Under the hood, the 4.6 liter Northstar V-8 powers the monstrously proportioned Cadillac from zero to sixty faster than one would expect. With 300 horsepower, the Concours gets an additional 25 hp more than the base Deville. Under heavy acceleration, the Front-Wheel Drive format can unveil some rather concerning torque steer, but only while pushing the car in ways it should only be driven on a track. For average, everyday driving, torque steer is not a concern. Overall, performance is excellent, more than adequate for everyday driving and with enough get-up-and-go when necessary.
Handling is better than expected for a two ton car sporting a Cadillac badge. Far from a land yacht, the Deville can handle most curves at a decent speed, but is certainly no sports car. Traction control, stability control, and anti-lock brakes come standard. Though the traction control rarely intrudes, it can be somewhat overzealous at low speeds (it can be turned off). However, it is on the freeway where the Deville truly excels. Imperfections in the road are handily absorbed by the Deville’s suspension, and speed-sensitive steering helps to keep the car on the road.

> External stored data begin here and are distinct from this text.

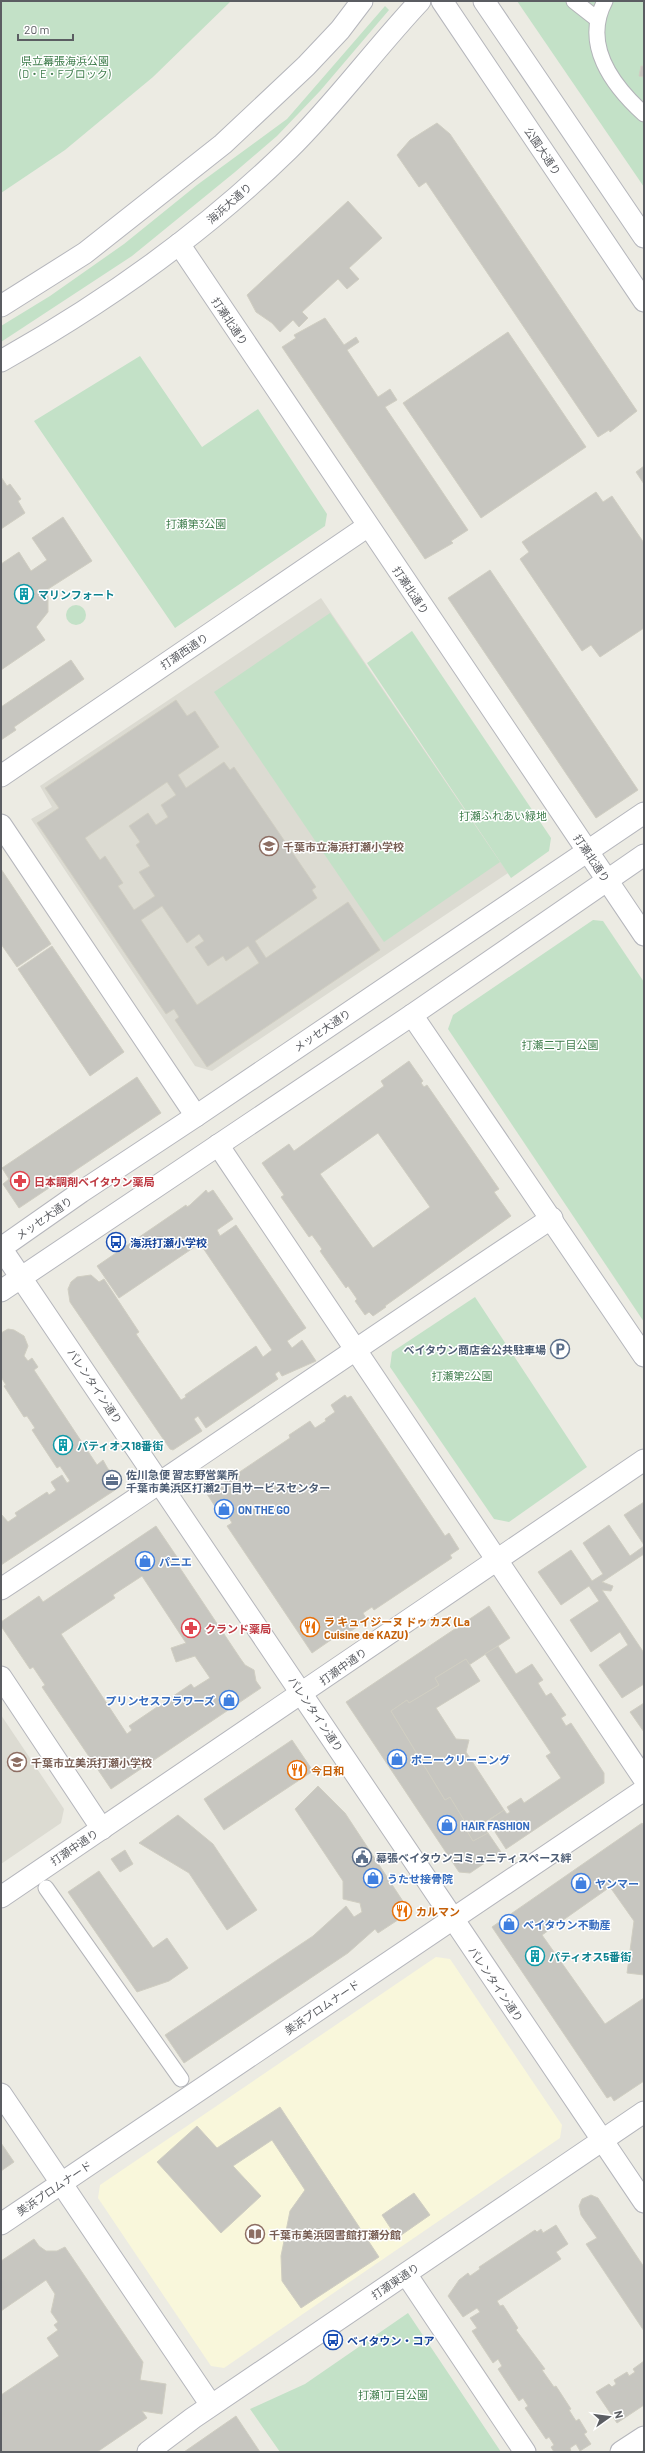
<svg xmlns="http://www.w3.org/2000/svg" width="645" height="2453" font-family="Barlow,'Noto Sans JP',sans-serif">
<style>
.commercial{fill:#f9f7db}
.education{fill:#dcdbd2}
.green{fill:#c3e1c7}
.building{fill:#c7c6c0;stroke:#d0cec2;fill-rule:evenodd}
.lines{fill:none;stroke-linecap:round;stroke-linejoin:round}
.street-casing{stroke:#b3b4b9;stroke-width:17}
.secondary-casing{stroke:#b5b6bc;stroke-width:23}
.street{stroke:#fff;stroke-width:15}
.secondary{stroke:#fff;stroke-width:21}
.labels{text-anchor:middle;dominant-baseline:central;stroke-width:3;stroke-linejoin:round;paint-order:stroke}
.park-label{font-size:11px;fill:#3f7d4c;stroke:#fff}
.street-label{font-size:11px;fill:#5b5d62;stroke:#fff}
.culture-label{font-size:11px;font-weight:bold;fill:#0d838f;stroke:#fff;text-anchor:start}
.education-label{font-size:11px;font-weight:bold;fill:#785e54;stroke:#fff;text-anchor:start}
.health-label{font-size:11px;font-weight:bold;fill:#be3a42;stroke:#fff;text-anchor:start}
.transit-label{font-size:11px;font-weight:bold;fill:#164399;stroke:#fff;text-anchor:start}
.service-label{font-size:11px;font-weight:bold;fill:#4e5e75;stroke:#fff;text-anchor:start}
.shop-label{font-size:11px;font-weight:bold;fill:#366cbe;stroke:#fff;text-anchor:start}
.food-label{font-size:11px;font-weight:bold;fill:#c56008;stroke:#fff;text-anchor:start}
</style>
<rect width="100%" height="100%" fill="#ecebe3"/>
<path class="commercial" d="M436,1957L450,1959L562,2125L560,2138L224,2368L211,2366L98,2198L100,2185Z"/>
<g class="education">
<path d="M321,598L508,873L212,1071L195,1066L31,819L52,807L40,786Z"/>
<path d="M1,1715L64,1809L61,1823L1,1864Z"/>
</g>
<g class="green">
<path d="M1,1H231L153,77L65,150L1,193Z"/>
<path d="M517,1H644V187Z"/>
<path d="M385,6L389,10L320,91L277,136L235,172L132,256L1,342V326L50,296L124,244L197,185L287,119Z"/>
<path d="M140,356L202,447L258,409L327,514L325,526L175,628L34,421Z"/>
<circle cx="76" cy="615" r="10"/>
<path d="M330,613L500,862L384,942L214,692Z"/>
<path d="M412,631L551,838L549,851L511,878L367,663Z"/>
<path d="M593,920L603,921L644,982V1322L448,1029L453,1015Z"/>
<path d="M475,1297L587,1467L509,1522L494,1519L390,1367L392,1352Z"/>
<path d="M408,2313L501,2452H280L250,2409L305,2384Z"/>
</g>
<g class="building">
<path d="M641,66H644V77L639,76Z"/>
<path d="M437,123L450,134L637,411L610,432L609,430L598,437L426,182L419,187L397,155L410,140Z"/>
<path d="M348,201L382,238L349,268L359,279L347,289L338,279L302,312L308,318L299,327L293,320L280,332L272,323L256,312L247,295Z"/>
<path d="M325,318L344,345L356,337L359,342L347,350L378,397L390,389L397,400L385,407L468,530L451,541L453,543L425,559L282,347L296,338L294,335Z"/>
<path d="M508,332L586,447L481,518L403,403Z"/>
<path d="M644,466V484L636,472Z"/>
<path d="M1,477L7,486L10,484L21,499L18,501L25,513L1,529Z"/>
<path d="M596,492L603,502L612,496L644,543V628L600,657L591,645L582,651L520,559L529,552L522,542Z"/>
<path d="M63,517L92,561L45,591L48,597V612L36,627L45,640L1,670V564L19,552L31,571L47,560L32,538Z"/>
<path d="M490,570L638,790L596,818L448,598Z"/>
<path d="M71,660L84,679L14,727L16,730L1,740V707Z"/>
<path d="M176,700L187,716L195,711L219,747L178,775L186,788L224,762L230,770L234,767L316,887L312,890L317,898L255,941L266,958L348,902L380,950L207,1067L175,1020L179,1017L174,1009L166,1014L37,823L59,808L45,788ZM167,782L176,795L161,805L168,817L156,825L148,813L129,826L140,842L136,845L150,866L139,872L155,896L134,910L118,886L123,883L105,856L100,860L85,838ZM162,906L187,943L199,934L204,941L195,947L208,966L223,956L226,961L248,946L259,963L197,1005L141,920Z"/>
<path d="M1,869L51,944L17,967L1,944Z"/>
<path d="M52,946L124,1052L90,1076L18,969Z"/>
<path d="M409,1061L423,1081L421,1083L424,1087L427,1085L499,1189L494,1192L511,1216L385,1306L386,1307L373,1316L369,1312L365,1315L355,1301L357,1299L348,1286L346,1288L320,1251L322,1249L312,1235L309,1237L281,1197L284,1195L262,1163L289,1144L294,1151L384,1086L381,1081ZM378,1133L430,1207L373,1248L320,1174Z"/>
<path d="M137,1077L161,1113L19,1208L3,1184L9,1179L2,1168Z"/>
<path d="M206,1190L208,1193L213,1190L233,1219L217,1230L220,1236L236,1225L306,1328L287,1341L292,1348L302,1340L316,1361L282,1376L279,1371L275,1374L278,1379L206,1428L198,1416L194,1419L202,1431L173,1450L170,1449L70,1302L68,1289L71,1282L77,1277L91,1275L99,1282L104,1279L139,1332L136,1334L181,1400L186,1397L185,1395L256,1346L263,1357L272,1350L203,1248L205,1246L202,1242L119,1298L97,1266L186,1205L187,1207L190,1205Z"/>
<path d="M8,1329L14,1330L24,1336L28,1346L24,1356L28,1361L32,1358L38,1367L34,1370L97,1465L103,1460L108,1469L118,1476L119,1485L115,1490L1,1565V1514L8,1522L17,1516L15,1513L47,1492L49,1495L56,1490L51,1482L62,1475L67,1483L70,1481L60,1466L57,1468L32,1430L35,1428L27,1416L24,1417L4,1386L6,1385L1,1377V1333Z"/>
<path d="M345,1395L347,1398L351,1396L445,1536L449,1533L459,1549L450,1555L452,1558L374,1610L372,1607L363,1613L367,1620L341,1638L338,1635L312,1653L227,1526L232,1523L227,1514L222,1517L207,1494L290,1438L289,1435L310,1421L315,1428L326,1421L325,1419L335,1412L331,1405Z"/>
<path d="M644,1502V1545L624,1515Z"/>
<path d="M609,1525L630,1556L644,1546V1554L602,1582L613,1586L611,1591L602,1590L644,1653V1684L622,1698L599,1665L628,1645L620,1632L591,1652L570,1620L599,1601L589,1586L561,1605L538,1572L571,1550L592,1581L603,1574L583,1543Z"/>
<path d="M156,1526L177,1557L174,1559L240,1658L245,1665L254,1670L256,1681L261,1688L111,1789L42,1687L45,1685L33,1667L30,1669L1,1626V1622L39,1596L43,1602ZM142,1576L186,1643L171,1648L176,1662L195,1656L210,1678L194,1688L191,1684L129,1726L132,1730L127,1734L61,1634L115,1598L113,1595Z"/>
<path d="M489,1606L510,1638L469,1665L466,1659L435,1678L439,1685L409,1703L407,1700L391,1711L445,1800L450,1797L464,1820L461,1821L473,1841L488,1833L501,1852L470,1873L459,1872L346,1702Z"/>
<path d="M498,1646L516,1674L532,1664L543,1680L538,1683L546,1696L551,1693L566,1715L561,1718L566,1726L571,1723L604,1773V1783L506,1849L488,1821L504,1810L507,1814L510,1812L507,1807L521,1798L524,1803L561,1778L546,1756L551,1753L485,1654Z"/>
<path d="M466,1659L480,1681L436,1708L456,1739L469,1740L466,1752L504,1810L482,1824L488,1833L473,1841L461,1821L464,1820L450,1797L445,1800L391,1711L407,1700L409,1703L439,1685L435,1678Z"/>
<path d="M644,1703V1732L630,1712Z"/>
<path d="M292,1740L313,1771L224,1830L204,1799Z"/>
<path d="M318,1786L345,1813L410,1912L378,1933L375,1929L348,1953L184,2063L165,2035L313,1936L346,1906L354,1917L362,1912L360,1903L343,1899V1881L295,1809Z"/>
<path d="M178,1815L213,1844L257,1910L227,1930L189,1873L139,1843Z"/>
<path d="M642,1823L644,1826V1975L627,1973L634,1921L610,1887L542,1935L605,2024L644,1998V2081L614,2101L611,2096L607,2098L492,1927Z"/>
<path d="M125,1850L133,1864L120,1872L111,1859Z"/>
<path d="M99,1871L153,1948L167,1938L188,1968L169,1981L137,1992L68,1892Z"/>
<path d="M280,2107L379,2257L301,2308L282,2281L281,2256L290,2211L305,2190L272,2140L233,2166L261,2196L221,2233L157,2162L197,2126L217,2148Z"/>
<path d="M1,2143L14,2162L1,2171Z"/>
<path d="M414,2193L430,2215L397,2238L382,2215Z"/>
<path d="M591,2195L598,2198L644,2267V2331L586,2244L597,2238L581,2215L579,2206L582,2199Z"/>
<path d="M556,2225L568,2244L556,2252L561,2259L497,2301L500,2306L503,2305L518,2328L516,2330L545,2369L542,2370L554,2387L556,2386L571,2409L569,2410L576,2421L579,2419L587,2432L584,2434L591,2444L580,2451L576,2444L570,2448L571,2452H554L551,2447L554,2445L549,2437L546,2439L525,2408L528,2406L523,2398L519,2401L498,2369L502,2366L498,2359L493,2363L472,2331L477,2328L470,2318L480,2312L477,2308L463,2317L448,2296L459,2280L468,2273L470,2276L480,2269L479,2267L535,2230L537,2232L541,2229L543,2233Z"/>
<path d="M34,2239L39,2246L46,2251H57L65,2247L143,2362L140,2380L166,2384L162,2414L142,2411L147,2418L97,2452H1V2395L59,2356L47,2338L58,2330L54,2325L58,2322L51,2312L55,2294L46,2280L1,2311V2261Z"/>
<path d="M644,2361V2405L617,2423L596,2392L609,2384L612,2387L616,2384L614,2380L627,2372L629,2376L635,2372L633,2369Z"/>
<path d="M236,2416L260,2452H184Z"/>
</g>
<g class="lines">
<g class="street-casing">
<g id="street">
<path d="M574,1L597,19"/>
<path d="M605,1C582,44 612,85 644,114"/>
<path d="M46,1888L181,2079"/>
</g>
</g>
<g class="secondary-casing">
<g id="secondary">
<path d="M442,1L644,301"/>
<path d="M484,1L644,237"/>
<path d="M179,244L644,935"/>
<path d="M1,306L85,253L223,144L306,66L340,30L362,1"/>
<path d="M1,361C104,303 203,233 288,150C335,104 374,50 420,1"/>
<path d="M1,776L368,526"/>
<path d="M1,825L196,1116"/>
<path d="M412,1015L644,1356"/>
<path d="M218,1145L644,1779"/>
<path d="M1,1248L644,2202"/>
<path d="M1,1248L81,1192L196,1116L644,813"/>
<path d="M1,1291L412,1015L644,855"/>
<path d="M1,1589C186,1467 367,1340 552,1218"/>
<path d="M1,1677L102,1829"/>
<path d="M1,1897L644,1460"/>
<path d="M1,2094L211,2405"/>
<path d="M1,2224L644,1790"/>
<path d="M406,2274L525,2452"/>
<path d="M148,2452L193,2418L644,2112"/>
<path d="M621,2452L644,2437"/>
</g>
</g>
<use href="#street" class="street"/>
<use href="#secondary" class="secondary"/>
</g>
<defs>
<g id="building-ring" transform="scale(1)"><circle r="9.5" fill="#fff" stroke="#0f9aa8" stroke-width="1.5"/><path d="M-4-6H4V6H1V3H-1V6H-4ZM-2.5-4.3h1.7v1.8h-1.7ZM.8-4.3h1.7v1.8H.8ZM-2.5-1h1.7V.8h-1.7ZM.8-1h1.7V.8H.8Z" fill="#0f9aa8"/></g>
<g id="school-ring" transform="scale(1)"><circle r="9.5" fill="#fff" stroke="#8d6e63" stroke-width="1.5"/><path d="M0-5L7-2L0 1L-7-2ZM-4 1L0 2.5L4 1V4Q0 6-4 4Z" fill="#8d6e63"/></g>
<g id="pharmacy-ring" transform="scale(1)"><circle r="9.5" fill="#fff" stroke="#e0444e" stroke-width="1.5"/><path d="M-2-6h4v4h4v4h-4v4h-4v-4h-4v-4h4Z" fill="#e0444e"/></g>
<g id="bus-ring" transform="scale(1)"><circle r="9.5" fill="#fff" stroke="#1a4fb4" stroke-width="1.5"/><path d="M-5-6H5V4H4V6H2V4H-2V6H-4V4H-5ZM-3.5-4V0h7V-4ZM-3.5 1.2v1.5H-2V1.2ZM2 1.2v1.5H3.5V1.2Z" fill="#1a4fb4"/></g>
<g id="parking-ring" transform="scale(1)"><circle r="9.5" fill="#fff" stroke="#5c6f8a" stroke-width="1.5"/><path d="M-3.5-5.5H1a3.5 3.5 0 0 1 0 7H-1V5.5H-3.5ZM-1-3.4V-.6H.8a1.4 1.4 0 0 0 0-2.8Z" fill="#5c6f8a"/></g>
<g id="office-ring" transform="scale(1)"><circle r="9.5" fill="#fff" stroke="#5c6f8a" stroke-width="1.5"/><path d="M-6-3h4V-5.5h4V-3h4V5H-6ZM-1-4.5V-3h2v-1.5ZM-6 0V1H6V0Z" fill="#5c6f8a"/></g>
<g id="shop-ring" transform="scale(1)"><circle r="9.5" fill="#fff" stroke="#3f7fe0" stroke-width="1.5"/><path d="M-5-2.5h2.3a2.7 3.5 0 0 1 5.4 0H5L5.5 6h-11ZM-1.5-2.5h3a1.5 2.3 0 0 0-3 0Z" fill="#3f7fe0"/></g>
<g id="restaurant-ring" transform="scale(1)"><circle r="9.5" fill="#fff" stroke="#e8710a" stroke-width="1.5"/><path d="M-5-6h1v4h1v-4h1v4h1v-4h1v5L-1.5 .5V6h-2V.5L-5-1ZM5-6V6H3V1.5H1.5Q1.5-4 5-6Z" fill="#e8710a"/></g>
<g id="civic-ring" transform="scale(1)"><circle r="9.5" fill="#fff" stroke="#5c6f8a" stroke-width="1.5"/><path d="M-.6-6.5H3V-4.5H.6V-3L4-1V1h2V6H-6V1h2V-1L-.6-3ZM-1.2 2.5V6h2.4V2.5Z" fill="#5c6f8a"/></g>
<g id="library-ring" transform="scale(1)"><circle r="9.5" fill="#fff" stroke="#8d6e63" stroke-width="1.5"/><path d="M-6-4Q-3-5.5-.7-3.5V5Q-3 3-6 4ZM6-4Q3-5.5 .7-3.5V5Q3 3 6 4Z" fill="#8d6e63"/></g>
</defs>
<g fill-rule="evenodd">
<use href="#building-ring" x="24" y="594"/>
<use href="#school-ring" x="269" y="846"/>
<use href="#pharmacy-ring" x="20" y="1181"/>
<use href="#bus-ring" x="116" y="1242"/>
<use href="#parking-ring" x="560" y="1349"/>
<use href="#building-ring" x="63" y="1445"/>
<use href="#office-ring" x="112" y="1480"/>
<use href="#shop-ring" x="224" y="1509"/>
<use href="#shop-ring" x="145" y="1561"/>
<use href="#restaurant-ring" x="310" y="1627"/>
<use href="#pharmacy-ring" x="191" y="1628"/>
<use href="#shop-ring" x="229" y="1700"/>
<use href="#shop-ring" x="397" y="1759"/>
<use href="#school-ring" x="17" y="1762"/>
<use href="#restaurant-ring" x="297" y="1770"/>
<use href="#shop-ring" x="447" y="1825"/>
<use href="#civic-ring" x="362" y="1857"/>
<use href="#shop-ring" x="373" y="1878"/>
<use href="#shop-ring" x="581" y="1883"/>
<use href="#restaurant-ring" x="402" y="1911"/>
<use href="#shop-ring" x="509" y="1924"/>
<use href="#building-ring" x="535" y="1956"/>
<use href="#library-ring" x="255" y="2234"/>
<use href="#bus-ring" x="333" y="2340"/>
</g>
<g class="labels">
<g class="park-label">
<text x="65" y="60">県立幕張海浜公園<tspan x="65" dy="13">(D・E・Fブロック)</tspan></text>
<text x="196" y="523">打瀬第3公園</text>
<text x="503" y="815">打瀬ふれあい緑地</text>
<text x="560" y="1044">打瀬二丁目公園</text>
<text x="462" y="1375">打瀬第2公園</text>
<text x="393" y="2394">打瀬1丁目公園</text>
</g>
<g class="street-label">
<text transform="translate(543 151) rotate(56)">公園大通り</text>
<text transform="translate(229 203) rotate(-41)">海浜大通り</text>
<text transform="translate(230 321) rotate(56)">打瀬北通り</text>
<text transform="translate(411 590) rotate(56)">打瀬北通り</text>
<text transform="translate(184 651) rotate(-34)">打瀬西通り</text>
<text transform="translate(592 858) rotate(56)">打瀬北通り</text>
<text transform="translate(322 1030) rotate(-34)">メッセ大通り</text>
<text transform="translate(44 1218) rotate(-35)">メッセ大通り</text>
<text transform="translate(95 1386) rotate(56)">バレンタイン通り</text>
<text transform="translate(343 1666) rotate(-35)">打瀬中通り</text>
<text transform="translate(316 1714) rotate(56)">バレンタイン通り</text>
<text transform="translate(74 1847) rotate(-34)">打瀬中通り</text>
<text transform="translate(496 1984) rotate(56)">バレンタイン通り</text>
<text transform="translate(322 2007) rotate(-34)">美浜プロムナード</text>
<text transform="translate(54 2188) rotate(-34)">美浜プロムナード</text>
<text transform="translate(395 2281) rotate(-34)">打瀬東通り</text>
</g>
<g class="culture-label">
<text x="38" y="594">マリンフォート</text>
<text x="77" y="1445">パティオス18番街</text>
<text x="549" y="1956">パティオス5番街</text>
</g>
<g class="education-label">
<text x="283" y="846">千葉市立海浜打瀬小学校</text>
<text x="31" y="1762">千葉市立美浜打瀬小学校</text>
<text x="269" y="2234">千葉市美浜図書館打瀬分館</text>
</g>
<g class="health-label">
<text x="34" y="1181">日本調剤ベイタウン薬局</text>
<text x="205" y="1628">クランド薬局</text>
</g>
<g class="transit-label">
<text x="130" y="1242">海浜打瀬小学校</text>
<text x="347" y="2340">ベイタウン・コア</text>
</g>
<g class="service-label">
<text x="546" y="1349" text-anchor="end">ベイタウン商店会公共駐車場</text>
<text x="126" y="1474">佐川急便 習志野営業所<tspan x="126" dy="13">千葉市美浜区打瀬2丁目サービスセンター</tspan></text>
<text x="376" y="1857">幕張ベイタウンコミュニティスペース絆</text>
</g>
<g class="shop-label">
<text x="238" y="1509">ON THE GO</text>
<text x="159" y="1561">パニエ</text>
<text x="215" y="1700" text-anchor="end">プリンセスフラワーズ</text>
<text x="411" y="1759">ポニークリーニング</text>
<text x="461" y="1825">HAIR FASHION</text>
<text x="387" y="1878">うたせ接骨院</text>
<text x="595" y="1883">ヤンマー</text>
<text x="523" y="1924">ベイタウン不動産</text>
</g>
<g class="food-label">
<text x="324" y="1621">ラ キュイジーヌ ドゥ カズ (La<tspan x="324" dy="13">Cuisine de KAZU)</tspan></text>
<text x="311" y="1770">今日和</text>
<text x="416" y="1911">カルマン</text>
</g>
</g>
<rect width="645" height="2453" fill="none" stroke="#5b5d62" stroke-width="4"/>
<g transform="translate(609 2417) rotate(76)" stroke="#ffffff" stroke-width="3" paint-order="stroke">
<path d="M0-3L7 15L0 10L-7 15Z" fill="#5b5d62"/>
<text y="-6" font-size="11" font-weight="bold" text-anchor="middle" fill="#5b5d62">N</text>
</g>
<path d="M18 34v6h55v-6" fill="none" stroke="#5b5d62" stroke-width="2"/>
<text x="24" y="34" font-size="12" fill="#5b5d62" stroke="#ffffff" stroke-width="3" paint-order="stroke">20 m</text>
</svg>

Though interior dimensions offer huge numbers, the interior cabin is where the Deville is a mixed bag. The leather seats are comfortable and supportive, and the leather-wrapped steering wheel and real Zebrano wood trim are a delight to the eyes and fingertips. However, rather cheap-looking (and feeling) plastic lines the interior panels, dash, and center console, and is very unfitting in a $40,000 luxury car. With its immense dimensions, it is possible to fit the entire starting lineup of your favorite basketball team inside and cruise comfortably to their next away game halfway across the country, without a single complaint about legroom.
Once seated inside the Deville, one will find an accouterment of amenities, for both driver and passengers. Power windows and locks are standard. Standard Air Conditioning can keep the interior cabin cool even on the hottest day. The dual climate zone system can hold a different temperate for the passenger if they so choose, and a rear mounted blower makes sure passengers in the rear seat aren‘t left out. For colder days, optional heated seats can keep buns warmer than a bakery. The steering wheel features controls for both the Electronic Climate Control and the stereo system. And the Concours’ upgraded stereo system is fantastic, with multiple settings to help customize the listening experience, whether the listener prefers Ludwig von Beethoven’s “Symphony Number Nine” or Jay-Z’s “Ninety-Nine Problems.” When the stereo is turned off, the interior cabin becomes an isolation chamber; the low noise level at cruising speed is quite fitting for a luxury car.
Over the course of ownership, little problems have reared their heads over the years. The radiator developed a pinhole leak and needed replacement. The turn signal switch failed. The A/C system needed to be recharged. Little things such as these plagued the Deville’s life, but nothing catastrophic until the engine was replaced at 109,000 miles, prompted by the infamous Northstar head gasket issues. Though dealership service can potentially be a wallet’s worst nightmare, all problems were resolved quickly. Only one problem recurred, but it was quickly fixed.
Overall, the Cadillac Deville Concours truly impresses. I prefer the classic styling of the ‘99 to the more generic ‘00 - ‘05 modes that followed. It is a confident highway cruiser and continues to turn heads to this day. It’s a shame Cadillac didn’t sweat the details with the interior, otherwise this car would truly be “Standard of the World.”